Problem description: Return, from the material below, each line in which the word "worn" is present.

Input material:
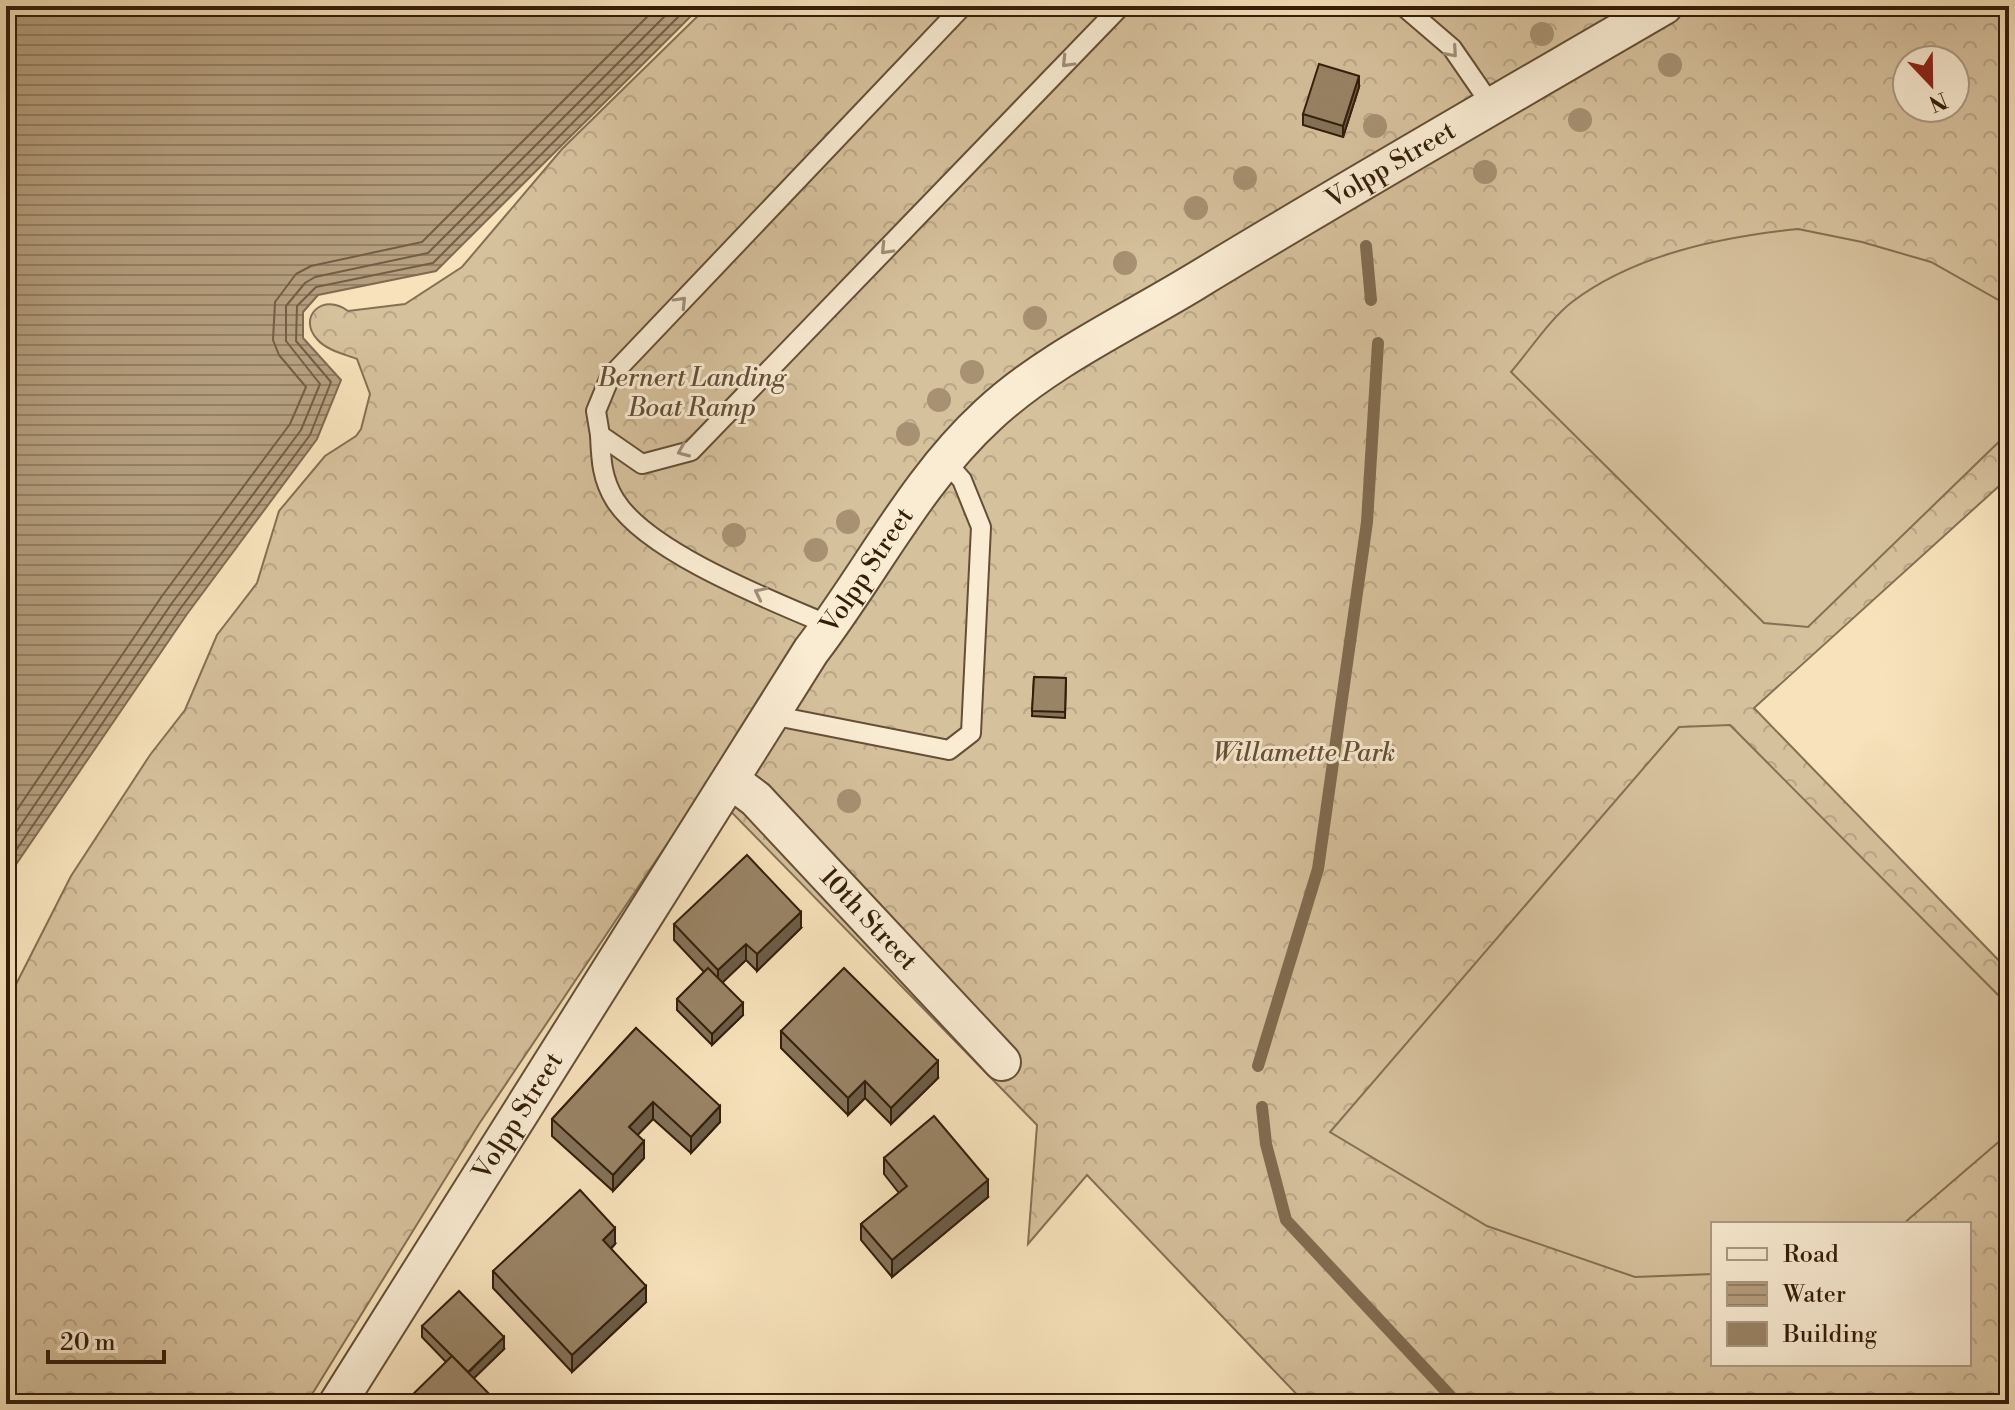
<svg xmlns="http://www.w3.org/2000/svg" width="2015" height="1410" viewBox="0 0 2015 1410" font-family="'Libre Bodoni',serif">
	<defs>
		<pattern id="forest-crowns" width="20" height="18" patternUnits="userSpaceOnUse" patternTransform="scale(2)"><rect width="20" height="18" fill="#d6c19d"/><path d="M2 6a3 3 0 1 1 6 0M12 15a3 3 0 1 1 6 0" fill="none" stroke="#b8a586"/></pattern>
		<pattern id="water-rules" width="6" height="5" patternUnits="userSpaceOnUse" patternTransform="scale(2)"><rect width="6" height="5" fill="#b59f7f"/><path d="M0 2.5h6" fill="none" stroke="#948166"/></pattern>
	</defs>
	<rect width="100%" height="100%" fill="#f7e2bb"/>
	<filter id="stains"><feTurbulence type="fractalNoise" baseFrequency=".0025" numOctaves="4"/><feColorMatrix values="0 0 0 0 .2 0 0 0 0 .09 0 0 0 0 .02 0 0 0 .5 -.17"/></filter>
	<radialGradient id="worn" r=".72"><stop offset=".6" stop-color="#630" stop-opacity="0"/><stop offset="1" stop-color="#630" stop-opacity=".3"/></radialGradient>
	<!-- forest -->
	<path fill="url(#forest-crowns)" stroke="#857054" stroke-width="2" fill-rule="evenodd" d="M708,6H2009V477L1754,708L2009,971V1404H1306L1087,1175L1028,1244L1037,1125L706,786L479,1124L306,1404H6V1004L71,876L150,755L185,710L217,635L257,583L279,511L325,456L356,436L361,429L370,394L357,359C344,354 326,350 317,339C297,317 323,292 348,311L405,304L462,267L562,149ZM1907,60H1955V108H1907ZM1713,1224H1969V1364H1713Z"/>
	<!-- pitch -->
	<g fill="#d6c19d" stroke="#857054" stroke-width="2">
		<path d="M1798,229L1862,242L1931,262L2009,306V432L1808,627L1764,623L1511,372C1530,350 1549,320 1572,302C1635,254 1722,237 1798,229Z"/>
		<path d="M1730,725L2009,1006V1133L1903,1224H1713V1274L1635,1277L1487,1226L1330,1132L1679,727Z"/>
	</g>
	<!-- water -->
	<path fill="url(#water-rules)" stroke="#816b50" stroke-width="2" d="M6,6H701L436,271L318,295L303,312V338L341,380L317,439L187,614L6,879Z"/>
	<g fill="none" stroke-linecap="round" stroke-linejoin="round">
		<!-- shore -->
		<g stroke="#745e44" stroke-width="2">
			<path d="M6,826L162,596L290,424L306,387L279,355L273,340L275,302L296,274L311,266L422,242L658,6"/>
			<path d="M6,847L172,603L301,430L320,384L286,341V306L305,283L315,277L428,253L675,6"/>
			<path d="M6,865L180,609L310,435L331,382L296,341L297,306L316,287L433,263L689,6"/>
		</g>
		<!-- stream -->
		<g stroke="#816b50" stroke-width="12">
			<path d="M1366,246L1371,300"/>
			<path d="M1258,1066L1318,869L1367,522L1378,343"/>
			<path d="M1262,1107L1266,1144L1286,1220L1458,1404"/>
		</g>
		<defs>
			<g id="lane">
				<path d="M963,6L610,377L596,411L600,435L642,464L691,451L1121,6"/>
				<path d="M1403,6L1452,48L1492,106"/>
				<path d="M600,435C601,460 602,479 615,500C648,553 773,601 831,626"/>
				<path d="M771,715L949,750L971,733L981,527L962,480L945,461"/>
			</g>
			<g id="street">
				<path id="s1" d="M731,780L756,799L1002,1062"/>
				<path id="s2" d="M337,1404L811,651C871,573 915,482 988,415C1046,361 1123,325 1191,284C1347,189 1506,98 1664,6"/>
			</g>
		</defs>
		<!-- lane casing -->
		<use href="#lane" stroke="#654f36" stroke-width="22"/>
		<!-- street casing -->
		<use href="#street" stroke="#654f36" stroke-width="40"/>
		<!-- lane -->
		<use href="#lane" stroke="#faecd3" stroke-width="18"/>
		<!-- street -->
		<use href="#street" stroke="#faecd3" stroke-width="36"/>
	</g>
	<!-- trees -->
	<g fill="#a79172">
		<circle cx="1542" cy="34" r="12"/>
		<circle cx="1670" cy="65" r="12"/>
		<circle cx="1580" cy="120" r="12"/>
		<circle cx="1375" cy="126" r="12"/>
		<circle cx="1485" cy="172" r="12"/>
		<circle cx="1245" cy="178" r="12"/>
		<circle cx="1196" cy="208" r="12"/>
		<circle cx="1125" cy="263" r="12"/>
		<circle cx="1035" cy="318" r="12"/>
		<circle cx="972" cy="372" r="12"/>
		<circle cx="939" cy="400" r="12"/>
		<circle cx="908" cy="434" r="12"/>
		<circle cx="848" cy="522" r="12"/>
		<circle cx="734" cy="535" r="12"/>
		<circle cx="816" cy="550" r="12"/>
		<circle cx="849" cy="801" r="12"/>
	</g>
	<!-- wall -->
	<g fill="#847258" stroke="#341e0a" stroke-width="2">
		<path d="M1359,87L1343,137L1303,125V114Z"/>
		<path d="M1034,677L1066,678L1065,718L1032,716Z"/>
		<path d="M674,924L801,928L757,971L746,960L722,982L743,1015L712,1045L677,1010V999L704,972L674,940Z"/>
		<path d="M636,1028L720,1122L691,1153L653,1119L637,1135L644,1158L613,1191L552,1136V1119Z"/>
		<path d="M781,1031L938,1078L891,1124L865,1098L848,1115L781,1048Z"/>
		<path d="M884,1158L988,1197L892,1277L861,1240V1224L899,1193L884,1174Z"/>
		<path d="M615,1244L611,1249L646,1302L572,1372L493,1288V1271Z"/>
		<path d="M422,1326L504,1349L474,1378L446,1362L422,1337Z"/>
	</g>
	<!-- shaded-wall -->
	<g fill="#6b5c47" stroke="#341e0a" stroke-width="2">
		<path d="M1359,76V87L1343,137V126Z"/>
		<path d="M801,912V928L757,971V954Z"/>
		<path d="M746,944V960L718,987V970Z"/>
		<path d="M743,1003V1015L712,1045V1034Z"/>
		<path d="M938,1061V1078L891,1124V1108Z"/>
		<path d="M865,1081V1098L848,1115V1098Z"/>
		<path d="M653,1102V1119L629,1144V1127Z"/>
		<path d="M720,1106V1122L691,1153V1137Z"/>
		<path d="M644,1141V1158L613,1191V1175Z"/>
		<path d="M988,1180V1197L892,1277V1260Z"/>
		<path d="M615,1228V1244L603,1256V1240Z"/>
		<path d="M646,1286V1302L572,1372V1355Z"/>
		<path d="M504,1337V1349L468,1384V1373Z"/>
	</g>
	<!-- building -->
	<g fill="#998466" stroke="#341e0a" stroke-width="2">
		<path d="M1319,64L1359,76L1343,126L1303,114Z"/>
		<path d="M1034,677L1066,678L1065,712L1032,711Z"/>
		<path d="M747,855L801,912L757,954L746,944L718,970L674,924Z"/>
		<path d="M708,968L743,1003L712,1034L677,999Z"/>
		<path d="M844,968L938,1061L891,1108L865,1081L848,1098L781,1031Z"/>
		<path d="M636,1028L720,1106L691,1137L653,1102L629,1127L644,1141L613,1175L552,1119Z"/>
		<path d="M934,1116L988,1180L892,1260L861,1224L907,1186L884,1158Z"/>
		<path d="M580,1190L615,1228L603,1240L646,1286L572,1355L493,1271Z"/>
		<path d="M459,1291L504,1337L468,1372L422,1326Z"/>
		<path d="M452,1356L499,1404H403Z"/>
	</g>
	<!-- one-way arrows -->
	<defs><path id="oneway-chevron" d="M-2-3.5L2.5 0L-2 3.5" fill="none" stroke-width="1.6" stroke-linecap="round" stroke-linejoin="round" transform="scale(2)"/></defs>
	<g stroke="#a18f79">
		<use href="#oneway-chevron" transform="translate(1452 52) rotate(49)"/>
		<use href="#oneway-chevron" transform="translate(1067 62) rotate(134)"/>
		<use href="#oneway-chevron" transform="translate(886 249) rotate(134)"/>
		<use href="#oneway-chevron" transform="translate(681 302) rotate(-46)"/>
		<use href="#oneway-chevron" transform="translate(683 451) rotate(157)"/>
		<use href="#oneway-chevron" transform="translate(760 593) rotate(-154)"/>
	</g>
	<g text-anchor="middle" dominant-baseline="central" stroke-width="6" stroke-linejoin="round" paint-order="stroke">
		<!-- street labels -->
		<g font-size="26" fill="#341e0a" stroke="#faecd3">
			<text stroke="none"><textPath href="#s2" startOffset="1660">Volpp Street</textPath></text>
			<text stroke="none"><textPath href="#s2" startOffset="988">Volpp Street</textPath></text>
			<text stroke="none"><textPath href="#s1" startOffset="196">10th Street</textPath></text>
			<text stroke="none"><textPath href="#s2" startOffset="340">Volpp Street</textPath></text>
		</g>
		<!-- park labels -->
		<g font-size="26" font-style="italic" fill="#654f36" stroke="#faecd3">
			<text x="692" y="378">Bernert Landing<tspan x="692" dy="30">Boat Ramp</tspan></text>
			<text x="1304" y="753">Willamette Park</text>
		</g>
	</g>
	<!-- margin -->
	<rect width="2015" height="1410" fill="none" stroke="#f7e2bb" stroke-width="32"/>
	<rect x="8" y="8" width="1999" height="1394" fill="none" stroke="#341e0a" stroke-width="4"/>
	<rect x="16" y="16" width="1983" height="1378" fill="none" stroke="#341e0a" stroke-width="2"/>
	<!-- legend -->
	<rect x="1711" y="1222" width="260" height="144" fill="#faecd3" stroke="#ab9a83" stroke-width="2"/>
	<rect x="1727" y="1248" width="40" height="12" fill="#faecd3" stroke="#ab9a83" stroke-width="2"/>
	<text x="1783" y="1262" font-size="24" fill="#341e0a">Road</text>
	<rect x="1727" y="1282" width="40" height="24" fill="url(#water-rules)" stroke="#ab9a83" stroke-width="2"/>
	<text x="1783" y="1302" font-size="24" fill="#341e0a">Water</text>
	<rect x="1727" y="1322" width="40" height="24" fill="#998466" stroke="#ab9a83" stroke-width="2"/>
	<text x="1783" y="1342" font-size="24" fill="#341e0a">Building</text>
	<!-- north arrow -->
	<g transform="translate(1931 84) rotate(158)"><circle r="38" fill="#faecd3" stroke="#ab9a83" stroke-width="2"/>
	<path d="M0-6L14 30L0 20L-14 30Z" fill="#8f2418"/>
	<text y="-12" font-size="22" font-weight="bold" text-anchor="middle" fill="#341e0a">N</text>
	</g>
	<!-- scale -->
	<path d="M48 1350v12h116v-12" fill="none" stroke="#341e0a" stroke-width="4"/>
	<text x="60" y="1350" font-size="24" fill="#341e0a" stroke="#faecd3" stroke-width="6" paint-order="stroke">20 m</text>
	<rect width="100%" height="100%" filter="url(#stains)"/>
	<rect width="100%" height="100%" fill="url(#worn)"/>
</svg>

Output of the task:
	<radialGradient id="worn" r=".72"><stop offset=".6" stop-color="#630" stop-opacity="0"/><stop offset="1" stop-color="#630" stop-opacity=".3"/></radialGradient>
	<rect width="100%" height="100%" fill="url(#worn)"/>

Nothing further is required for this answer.